Read and simple regular use of files in Python (i)

Source: Internet
Author: User


Today want to write a program to merge files, have always felt that python encoding decoding is annoying, as long as the file merge and so on are written in C # , but the recent use of Linux, there is no vs, can only obediently use python to write, in the morning to see the next, there is no responsibility I think, can only say that before too that what .... ok, Gossip less, The following is a brief introduction to the file read Operation.

First of all, I use the python2.7,python read the file content mainly has the following several commonly used methods: first, a test, you can clearly understand how each method is exactly what it looks like.

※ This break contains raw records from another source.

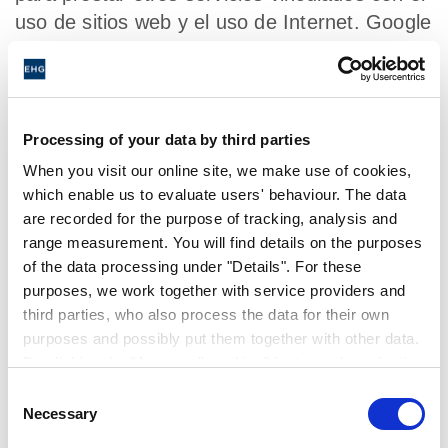
uso de sitios web y el uso de Internet. Google
también transmitirá estas informaciones a
terceros si fuera necesario, en la medida en
que esté legamente prescrito o siempre que
terceros traten estos datos en nombre de
Processing of your data by third parties
Google.
When you visit our online site, we make use of cookies,
which enable us to evaluate users' behaviour. The data
Impedir el almacenamiento de las cookies
are recorded for the purpose of tracking, analysis and
Usted puede impedir el almacenamiento de
range measurement. You will find details on the purposes
las cookies mediante la correspondiente
of the data processing under "Details". For these
configuración del software de su navegador;
purposes, we work together with service providers and
third parties, who also process the data for their own
no obstante, le señalamos que en ese caso
purposes and possibly put them together with other data.
es posible que no pueda utilizar de forma
By clicking the "Accept all cookies" button or by selecting
completa todas las funciones de este sitio
individual cookies in the detailed view, you give your
Consent
web. Mediante el uso de este sitio web, usted
consent to the processing of your data for the purposes
Necessary
Selection
manifiesta su conformidad para el tratamiento
in question. It is voluntary, is not necessary in order to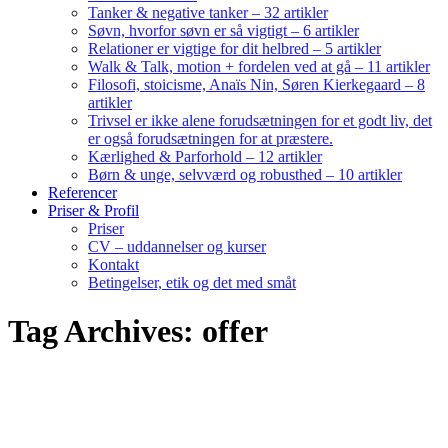
Tanker & negative tanker – 32 artikler
Søvn, hvorfor søvn er så vigtigt – 6 artikler
Relationer er vigtige for dit helbred – 5 artikler
Walk & Talk, motion + fordelen ved at gå – 11 artikler
Filosofi, stoicisme, Anaïs Nin, Søren Kierkegaard – 8
artikler
Trivsel er ikke alene forudsætningen for et godt liv, det
er også forudsætningen for at præstere.
Kærlighed & Parforhold – 12 artikler
Børn & unge, selvværd og robusthed – 10 artikler
Referencer
Priser & Profil
Priser
CV – uddannelser og kurser
Kontakt
Betingelser, etik og det med småt
Tag Archives: offer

The contents of the file are as follows

One: Fopen.read (size)

The parameter size refers to the number of reads, if omitted, that represents the reading of the entire file content

1 # Coding=utf-8 2 fopen=open ('train2.txt','r')3 text=fopen.read ()4print(text)# reads everything by default

Displays the entire text content, as Follows:

two kinds: Fopen. ReadLine () reads the contents of a file line


three kinds: Fopen.readlines () Read all the rows to List inside , [line1,line2,... linen] This is a common way to avoid loading all files into memory to improve operational efficiency

Fopen=open ('train2.txt','r') lines=[]lines =fopen.readlines () for in lines:    print(line)

Read the file almost like this, below we write the file, This involves coding problem,python write file is fout.write (str), str is a string.

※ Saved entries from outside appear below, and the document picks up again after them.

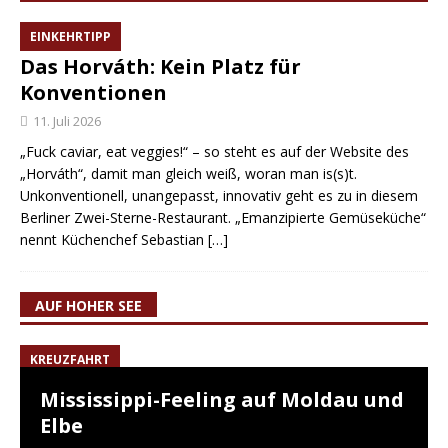
EINKEHRTIPP
Das Horváth: Kein Platz für
Konventionen
11. Juli 2026
„Fuck caviar, eat veggies!“ – so steht es auf der Website des
„Horváth“, damit man gleich weiß, woran man is(s)t.
Unkonventionell, unangepasst, innovativ geht es zu in diesem
Berliner Zwei-Sterne-Restaurant. „Emanzipierte Gemüseküche“
nennt Küchenchef Sebastian
[…]
AUF HOHER SEE
KREUZFAHRT
Mississippi-Feeling auf Moldau und
Elbe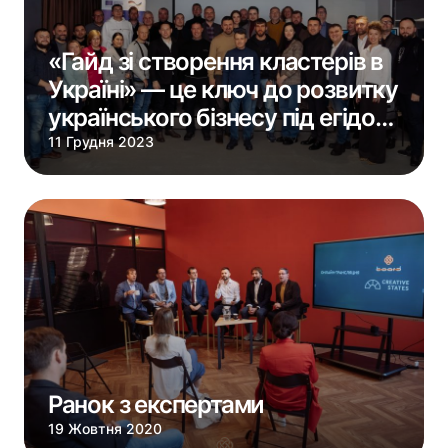
«Гайд зі створення кластерів в
Україні» — це ключ до розвитку
українського бізнесу під егідою
EU4Business.
11 Грудня 2023
Ранок з експертами
19 Жовтня 2020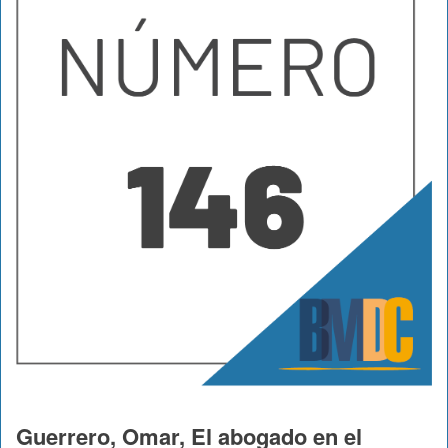
Guerrero, Omar, El abogado en el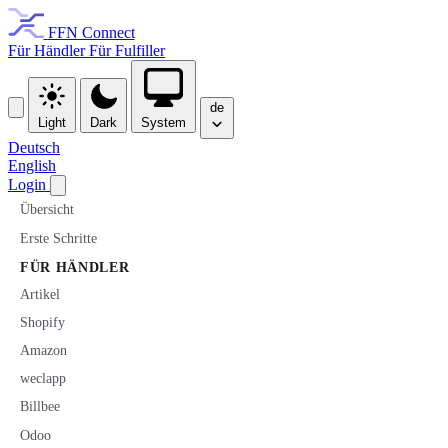
FFN Connect
Für Händler
Für Fulfiller
de
Light
Dark
System
Deutsch
English
Login
Übersicht
Erste Schritte
FÜR HÄNDLER
Artikel
Shopify
Amazon
weclapp
Billbee
Odoo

Writes to Chinese characters are mostly error-prone because of coding problems.

pythe file Defaults toASCIICoding , so when you display chinese, you will be prompted by T syntaxerror:non-ascii character and the Like., first add to the code front:

# Coding=utf-8

Unicode is a built-in function, the second parameter indicates the encoding format of the source String.

Decode is the method that any string has, converting the string to a Unicode format, The parameter indicates the encoding format of the source String.

< Span style= "font-family:arial" > encode The is also a method of any string that converts the string to the format specified by the Parameter.

with u ' kanji ' constructed with Unicode type, constructed as str type

from Unicode turn str , to use < Span>encode method

from Str Turn Unicode , to use Decode

So when writing in chinese, the code is as Follows:

#Coding=utf-8Fopen=open ('Train2.txt','R') Fout=open ('2.txt','W') Lines=[]lines=Fopen.readlines () forLineinchLines#read in GBK encoding (of course, read GBK encoded Text) and ignore the wrong encoding, converted to UTF-8 encoded outputLine.decode ('GBK','Ignore'). Encode ('Utf-8') fout.write (line) fout.write ('\ n') #这是换行

well, read and write files are almost enough, the following is a simple regular, this is placed in the next chapter

Read and simple regular use of files in Python (i)

Contact Us

The content source of this page is from Internet, which doesn't represent Alibaba Cloud's opinion; products and services mentioned on that page don't have any relationship with Alibaba Cloud. If the content of the page makes you feel confusing, please write us an email, we will handle the problem within 5 days after receiving your email.

If you find any instances of plagiarism from the community, please send an email to: info-contact@alibabacloud.com and provide relevant evidence. A staff member will contact you within 5 working days.

A Free Trial That Lets You Build Big!

Start building with 50+ products and up to 12 months usage for Elastic Compute Service

  • Sales Support

    1 on 1 presale consultation

  • After-Sales Support

    24/7 Technical Support 6 Free Tickets per Quarter Faster Response

  • Alibaba Cloud offers highly flexible support services tailored to meet your exact needs.